> Passage provided

- Active: 2015–present
- Country: Egypt
- Branch: Egyptian Army
- Type: Military Region
- Role: Counter-Terrorism
- Colors: Red, White and Black

Commanders
- Current commander: Osama Askar

= East Military Canal Zone (Egypt) =

The Unified Command of the Area East of the Canal is an Egyptian military formation that was created to combat the terrorism and insurgency in the Sinai. It is one of the five major military regions of the Egyptian Army. It groups the Second Field Army and the Third Field Army. A presidential Decree from Abdel Fattah al-Sisi appointed the command's first commander, Lieutenant General Osama Askar. The command was created to improve cooperation and unity of command and coordination between the Second and Third field armies.

President Abdel Fattah el-Sisi chaired a meeting of the Supreme Council of the Armed Forces in January 2015, during which he issued two declarations. The first changed the force structure of the army by creating a "unified command" to oversee counterterrorism operations east of the Suez Canal. The second promoted Osama Askar, commander of the Third Field Army, both in rank and in title: he is now a lieutenant general—one of a handful in the armed forces—and in charge of the "unified command." He will also retain his seat on the SCAF. Askar's former deputy, Muhammad Abdullah, has been appointed commander, and Tarek Anwar Helal the chief of staff, of the Third Field Army.

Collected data
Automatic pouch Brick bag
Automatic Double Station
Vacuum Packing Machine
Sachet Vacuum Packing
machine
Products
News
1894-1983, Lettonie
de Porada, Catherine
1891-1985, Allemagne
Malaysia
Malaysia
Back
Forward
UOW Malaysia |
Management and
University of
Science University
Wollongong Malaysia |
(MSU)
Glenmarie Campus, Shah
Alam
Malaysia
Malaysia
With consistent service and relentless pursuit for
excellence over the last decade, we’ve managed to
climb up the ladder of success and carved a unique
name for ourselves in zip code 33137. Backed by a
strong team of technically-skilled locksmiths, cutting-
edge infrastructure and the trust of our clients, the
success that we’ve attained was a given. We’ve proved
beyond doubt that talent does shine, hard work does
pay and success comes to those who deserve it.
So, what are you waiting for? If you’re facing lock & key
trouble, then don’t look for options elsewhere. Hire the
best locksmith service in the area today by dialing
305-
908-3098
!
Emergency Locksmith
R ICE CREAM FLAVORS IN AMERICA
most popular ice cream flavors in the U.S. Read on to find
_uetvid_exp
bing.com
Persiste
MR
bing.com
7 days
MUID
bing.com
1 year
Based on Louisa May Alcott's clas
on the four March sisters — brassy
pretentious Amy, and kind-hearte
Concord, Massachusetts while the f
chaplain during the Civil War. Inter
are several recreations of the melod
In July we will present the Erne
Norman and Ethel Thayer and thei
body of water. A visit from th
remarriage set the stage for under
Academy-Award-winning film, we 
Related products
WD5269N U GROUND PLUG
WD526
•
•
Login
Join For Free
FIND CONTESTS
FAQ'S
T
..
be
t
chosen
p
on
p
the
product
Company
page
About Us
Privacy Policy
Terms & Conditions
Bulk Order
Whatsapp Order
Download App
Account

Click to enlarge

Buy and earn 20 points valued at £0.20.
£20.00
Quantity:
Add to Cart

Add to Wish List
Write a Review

> Assigned task 1
Output the collected data verbatim, from its first line through the line containing "Related products", inclusive.
> Assigned task 2
Write the next part of the passage on Egypt's unified command east of the Suez Canal, picking up after its final sentence.

> Reply 1
Automatic pouch Brick bag
Automatic Double Station
Vacuum Packing Machine
Sachet Vacuum Packing
machine
Products
News
1894-1983, Lettonie
de Porada, Catherine
1891-1985, Allemagne
Malaysia
Malaysia
Back
Forward
UOW Malaysia |
Management and
University of
Science University
Wollongong Malaysia |
(MSU)
Glenmarie Campus, Shah
Alam
Malaysia
Malaysia
With consistent service and relentless pursuit for
excellence over the last decade, we’ve managed to
climb up the ladder of success and carved a unique
name for ourselves in zip code 33137. Backed by a
strong team of technically-skilled locksmiths, cutting-
edge infrastructure and the trust of our clients, the
success that we’ve attained was a given. We’ve proved
beyond doubt that talent does shine, hard work does
pay and success comes to those who deserve it.
So, what are you waiting for? If you’re facing lock & key
trouble, then don’t look for options elsewhere. Hire the
best locksmith service in the area today by dialing
305-
908-3098
!
Emergency Locksmith
R ICE CREAM FLAVORS IN AMERICA
most popular ice cream flavors in the U.S. Read on to find
_uetvid_exp
bing.com
Persiste
MR
bing.com
7 days
MUID
bing.com
1 year
Based on Louisa May Alcott's clas
on the four March sisters — brassy
pretentious Amy, and kind-hearte
Concord, Massachusetts while the f
chaplain during the Civil War. Inter
are several recreations of the melod
In July we will present the Erne
Norman and Ethel Thayer and thei
body of water. A visit from th
remarriage set the stage for under
Academy-Award-winning film, we 
Related products

> Reply 2
Nasr 13 was the first manoeuvre of its type since the eastern zone was placed under a unified command. The manoeuvre began with Egyptian forces carrying out a mock pre-emption of two major attacks planned by Ansar Beit Al-Maqdis, with Islamic State (IS) support, in retaliation for Egypt's aerial assault against IS strongholds in Libya. The message Nasr 13 was intended to convey was summed up by Sobhi when he referred to the Egyptian Armed Forces’ levels of “preparedness and readiness to carry out their assigned tasks in order to defend the Egyptian people.”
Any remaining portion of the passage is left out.